Assigned task = Copy every line in the rows below, keeping each character unchanged.

Working data Block Start

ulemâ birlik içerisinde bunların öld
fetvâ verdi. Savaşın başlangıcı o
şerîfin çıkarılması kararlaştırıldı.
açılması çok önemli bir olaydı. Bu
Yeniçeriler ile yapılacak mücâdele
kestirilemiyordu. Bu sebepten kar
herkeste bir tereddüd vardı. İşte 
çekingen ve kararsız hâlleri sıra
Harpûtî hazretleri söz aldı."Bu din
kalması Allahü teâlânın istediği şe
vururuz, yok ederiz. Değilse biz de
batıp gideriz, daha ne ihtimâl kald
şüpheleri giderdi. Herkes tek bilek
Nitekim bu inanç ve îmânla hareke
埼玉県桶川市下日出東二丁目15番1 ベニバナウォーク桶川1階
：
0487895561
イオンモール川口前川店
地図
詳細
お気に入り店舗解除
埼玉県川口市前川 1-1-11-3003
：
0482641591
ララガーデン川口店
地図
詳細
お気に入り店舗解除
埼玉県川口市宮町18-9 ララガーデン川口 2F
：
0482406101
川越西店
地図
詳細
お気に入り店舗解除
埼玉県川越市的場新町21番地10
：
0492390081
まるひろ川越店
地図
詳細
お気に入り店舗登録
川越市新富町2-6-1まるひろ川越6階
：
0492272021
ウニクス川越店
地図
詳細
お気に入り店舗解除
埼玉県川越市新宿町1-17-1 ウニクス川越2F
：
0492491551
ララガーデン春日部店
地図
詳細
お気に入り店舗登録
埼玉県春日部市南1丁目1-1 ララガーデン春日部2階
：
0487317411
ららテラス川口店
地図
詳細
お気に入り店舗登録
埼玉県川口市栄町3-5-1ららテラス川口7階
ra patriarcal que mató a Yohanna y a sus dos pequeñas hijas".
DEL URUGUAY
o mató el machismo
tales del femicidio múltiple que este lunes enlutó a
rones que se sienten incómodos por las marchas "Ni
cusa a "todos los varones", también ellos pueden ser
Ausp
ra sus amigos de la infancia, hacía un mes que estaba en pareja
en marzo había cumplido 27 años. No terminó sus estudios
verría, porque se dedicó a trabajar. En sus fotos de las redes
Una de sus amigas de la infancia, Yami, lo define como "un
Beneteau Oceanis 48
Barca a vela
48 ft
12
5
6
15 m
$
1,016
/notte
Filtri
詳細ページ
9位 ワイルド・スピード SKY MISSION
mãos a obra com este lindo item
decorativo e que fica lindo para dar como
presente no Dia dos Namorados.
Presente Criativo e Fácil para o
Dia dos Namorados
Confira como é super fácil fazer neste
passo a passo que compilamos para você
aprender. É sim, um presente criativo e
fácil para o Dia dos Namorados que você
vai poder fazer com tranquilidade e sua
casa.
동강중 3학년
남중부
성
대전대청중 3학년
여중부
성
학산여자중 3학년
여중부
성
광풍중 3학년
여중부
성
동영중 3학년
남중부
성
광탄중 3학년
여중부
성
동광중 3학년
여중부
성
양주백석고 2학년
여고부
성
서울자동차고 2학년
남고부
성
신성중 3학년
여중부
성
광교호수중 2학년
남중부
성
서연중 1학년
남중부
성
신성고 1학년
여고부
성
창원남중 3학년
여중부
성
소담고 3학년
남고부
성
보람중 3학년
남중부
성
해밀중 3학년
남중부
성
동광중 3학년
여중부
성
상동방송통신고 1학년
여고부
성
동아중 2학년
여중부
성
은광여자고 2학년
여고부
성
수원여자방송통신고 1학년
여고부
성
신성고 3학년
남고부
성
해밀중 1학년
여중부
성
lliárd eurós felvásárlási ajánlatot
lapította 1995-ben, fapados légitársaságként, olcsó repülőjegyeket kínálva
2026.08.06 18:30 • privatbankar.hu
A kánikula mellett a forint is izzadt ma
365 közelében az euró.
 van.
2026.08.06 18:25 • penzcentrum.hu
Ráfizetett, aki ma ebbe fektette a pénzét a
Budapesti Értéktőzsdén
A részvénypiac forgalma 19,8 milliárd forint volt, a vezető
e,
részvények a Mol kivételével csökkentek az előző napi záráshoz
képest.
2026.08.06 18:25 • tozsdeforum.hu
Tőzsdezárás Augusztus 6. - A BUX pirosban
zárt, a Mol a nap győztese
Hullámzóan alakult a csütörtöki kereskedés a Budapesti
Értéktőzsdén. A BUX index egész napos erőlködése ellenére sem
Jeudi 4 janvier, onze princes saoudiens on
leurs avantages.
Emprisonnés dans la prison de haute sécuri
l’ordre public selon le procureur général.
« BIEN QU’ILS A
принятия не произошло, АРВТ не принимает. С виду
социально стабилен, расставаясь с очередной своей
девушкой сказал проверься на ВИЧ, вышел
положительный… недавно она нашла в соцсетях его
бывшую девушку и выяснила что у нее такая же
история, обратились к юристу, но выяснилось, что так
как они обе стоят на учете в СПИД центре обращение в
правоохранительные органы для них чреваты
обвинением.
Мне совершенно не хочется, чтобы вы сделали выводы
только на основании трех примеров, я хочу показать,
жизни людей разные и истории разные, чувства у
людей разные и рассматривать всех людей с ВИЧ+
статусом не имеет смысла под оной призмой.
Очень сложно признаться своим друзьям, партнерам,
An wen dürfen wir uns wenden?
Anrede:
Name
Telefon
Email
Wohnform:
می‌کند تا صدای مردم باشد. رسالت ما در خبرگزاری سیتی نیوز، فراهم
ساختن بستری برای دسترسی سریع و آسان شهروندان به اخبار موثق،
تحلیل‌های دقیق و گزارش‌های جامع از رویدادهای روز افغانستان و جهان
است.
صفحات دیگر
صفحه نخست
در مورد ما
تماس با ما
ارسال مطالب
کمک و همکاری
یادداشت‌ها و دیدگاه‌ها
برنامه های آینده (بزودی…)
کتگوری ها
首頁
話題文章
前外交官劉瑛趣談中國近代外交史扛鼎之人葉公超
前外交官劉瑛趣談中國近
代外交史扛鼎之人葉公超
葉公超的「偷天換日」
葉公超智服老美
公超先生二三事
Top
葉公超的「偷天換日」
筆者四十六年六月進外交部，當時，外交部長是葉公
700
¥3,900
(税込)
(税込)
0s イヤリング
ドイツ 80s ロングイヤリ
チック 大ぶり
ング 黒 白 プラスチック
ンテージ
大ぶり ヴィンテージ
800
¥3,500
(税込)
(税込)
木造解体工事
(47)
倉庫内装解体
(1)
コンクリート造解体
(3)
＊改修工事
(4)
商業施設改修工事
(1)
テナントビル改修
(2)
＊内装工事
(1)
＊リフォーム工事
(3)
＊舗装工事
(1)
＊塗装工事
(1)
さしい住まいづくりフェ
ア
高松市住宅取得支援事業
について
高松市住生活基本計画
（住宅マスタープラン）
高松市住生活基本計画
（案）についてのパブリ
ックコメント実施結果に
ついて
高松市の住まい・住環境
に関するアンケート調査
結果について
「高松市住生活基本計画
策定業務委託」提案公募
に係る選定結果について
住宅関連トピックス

Working data Block End

Result for this exercise =
ulemâ birlik içerisinde bunların öld
fetvâ verdi. Savaşın başlangıcı o
şerîfin çıkarılması kararlaştırıldı.
açılması çok önemli bir olaydı. Bu
Yeniçeriler ile yapılacak mücâdele
kestirilemiyordu. Bu sebepten kar
herkeste bir tereddüd vardı. İşte 
çekingen ve kararsız hâlleri sıra
Harpûtî hazretleri söz aldı."Bu din
kalması Allahü teâlânın istediği şe
vururuz, yok ederiz. Değilse biz de
batıp gideriz, daha ne ihtimâl kald
şüpheleri giderdi. Herkes tek bilek
Nitekim bu inanç ve îmânla hareke
埼玉県桶川市下日出東二丁目15番1 ベニバナウォーク桶川1階
：
0487895561
イオンモール川口前川店
地図
詳細
お気に入り店舗解除
埼玉県川口市前川 1-1-11-3003
：
0482641591
ララガーデン川口店
地図
詳細
お気に入り店舗解除
埼玉県川口市宮町18-9 ララガーデン川口 2F
：
0482406101
川越西店
地図
詳細
お気に入り店舗解除
埼玉県川越市的場新町21番地10
：
0492390081
まるひろ川越店
地図
詳細
お気に入り店舗登録
川越市新富町2-6-1まるひろ川越6階
：
0492272021
ウニクス川越店
地図
詳細
お気に入り店舗解除
埼玉県川越市新宿町1-17-1 ウニクス川越2F
：
0492491551
ララガーデン春日部店
地図
詳細
お気に入り店舗登録
埼玉県春日部市南1丁目1-1 ララガーデン春日部2階
：
0487317411
ららテラス川口店
地図
詳細
お気に入り店舗登録
埼玉県川口市栄町3-5-1ららテラス川口7階
ra patriarcal que mató a Yohanna y a sus dos pequeñas hijas".
DEL URUGUAY
o mató el machismo
tales del femicidio múltiple que este lunes enlutó a
rones que se sienten incómodos por las marchas "Ni
cusa a "todos los varones", también ellos pueden ser
Ausp
ra sus amigos de la infancia, hacía un mes que estaba en pareja
en marzo había cumplido 27 años. No terminó sus estudios
verría, porque se dedicó a trabajar. En sus fotos de las redes
Una de sus amigas de la infancia, Yami, lo define como "un
Beneteau Oceanis 48
Barca a vela
48 ft
12
5
6
15 m
$
1,016
/notte
Filtri
詳細ページ
9位 ワイルド・スピード SKY MISSION
mãos a obra com este lindo item
decorativo e que fica lindo para dar como
presente no Dia dos Namorados.
Presente Criativo e Fácil para o
Dia dos Namorados
Confira como é super fácil fazer neste
passo a passo que compilamos para você
aprender. É sim, um presente criativo e
fácil para o Dia dos Namorados que você
vai poder fazer com tranquilidade e sua
casa.
동강중 3학년
남중부
성
대전대청중 3학년
여중부
성
학산여자중 3학년
여중부
성
광풍중 3학년
여중부
성
동영중 3학년
남중부
성
광탄중 3학년
여중부
성
동광중 3학년
여중부
성
양주백석고 2학년
여고부
성
서울자동차고 2학년
남고부
성
신성중 3학년
여중부
성
광교호수중 2학년
남중부
성
서연중 1학년
남중부
성
신성고 1학년
여고부
성
창원남중 3학년
여중부
성
소담고 3학년
남고부
성
보람중 3학년
남중부
성
해밀중 3학년
남중부
성
동광중 3학년
여중부
성
상동방송통신고 1학년
여고부
성
동아중 2학년
여중부
성
은광여자고 2학년
여고부
성
수원여자방송통신고 1학년
여고부
성
신성고 3학년
남고부
성
해밀중 1학년
여중부
성
lliárd eurós felvásárlási ajánlatot
lapította 1995-ben, fapados légitársaságként, olcsó repülőjegyeket kínálva
2026.08.06 18:30 • privatbankar.hu
A kánikula mellett a forint is izzadt ma
365 közelében az euró.
 van.
2026.08.06 18:25 • penzcentrum.hu
Ráfizetett, aki ma ebbe fektette a pénzét a
Budapesti Értéktőzsdén
A részvénypiac forgalma 19,8 milliárd forint volt, a vezető
e,
részvények a Mol kivételével csökkentek az előző napi záráshoz
képest.
2026.08.06 18:25 • tozsdeforum.hu
Tőzsdezárás Augusztus 6. - A BUX pirosban
zárt, a Mol a nap győztese
Hullámzóan alakult a csütörtöki kereskedés a Budapesti
Értéktőzsdén. A BUX index egész napos erőlködése ellenére sem
Jeudi 4 janvier, onze princes saoudiens on
leurs avantages.
Emprisonnés dans la prison de haute sécuri
l’ordre public selon le procureur général.
« BIEN QU’ILS A
принятия не произошло, АРВТ не принимает. С виду
социально стабилен, расставаясь с очередной своей
девушкой сказал проверься на ВИЧ, вышел
положительный… недавно она нашла в соцсетях его
бывшую девушку и выяснила что у нее такая же
история, обратились к юристу, но выяснилось, что так
как они обе стоят на учете в СПИД центре обращение в
правоохранительные органы для них чреваты
обвинением.
Мне совершенно не хочется, чтобы вы сделали выводы
только на основании трех примеров, я хочу показать,
жизни людей разные и истории разные, чувства у
людей разные и рассматривать всех людей с ВИЧ+
статусом не имеет смысла под оной призмой.
Очень сложно признаться своим друзьям, партнерам,
An wen dürfen wir uns wenden?
Anrede:
Name
Telefon
Email
Wohnform:
می‌کند تا صدای مردم باشد. رسالت ما در خبرگزاری سیتی نیوز، فراهم
ساختن بستری برای دسترسی سریع و آسان شهروندان به اخبار موثق،
تحلیل‌های دقیق و گزارش‌های جامع از رویدادهای روز افغانستان و جهان
است.
صفحات دیگر
صفحه نخست
در مورد ما
تماس با ما
ارسال مطالب
کمک و همکاری
یادداشت‌ها و دیدگاه‌ها
برنامه های آینده (بزودی…)
کتگوری ها
首頁
話題文章
前外交官劉瑛趣談中國近代外交史扛鼎之人葉公超
前外交官劉瑛趣談中國近
代外交史扛鼎之人葉公超
葉公超的「偷天換日」
葉公超智服老美
公超先生二三事
Top
葉公超的「偷天換日」
筆者四十六年六月進外交部，當時，外交部長是葉公
700
¥3,900
(税込)
(税込)
0s イヤリング
ドイツ 80s ロングイヤリ
チック 大ぶり
ング 黒 白 プラスチック
ンテージ
大ぶり ヴィンテージ
800
¥3,500
(税込)
(税込)
木造解体工事
(47)
倉庫内装解体
(1)
コンクリート造解体
(3)
＊改修工事
(4)
商業施設改修工事
(1)
テナントビル改修
(2)
＊内装工事
(1)
＊リフォーム工事
(3)
＊舗装工事
(1)
＊塗装工事
(1)
さしい住まいづくりフェ
ア
高松市住宅取得支援事業
について
高松市住生活基本計画
（住宅マスタープラン）
高松市住生活基本計画
（案）についてのパブリ
ックコメント実施結果に
ついて
高松市の住まい・住環境
に関するアンケート調査
結果について
「高松市住生活基本計画
策定業務委託」提案公募
に係る選定結果について
住宅関連トピックス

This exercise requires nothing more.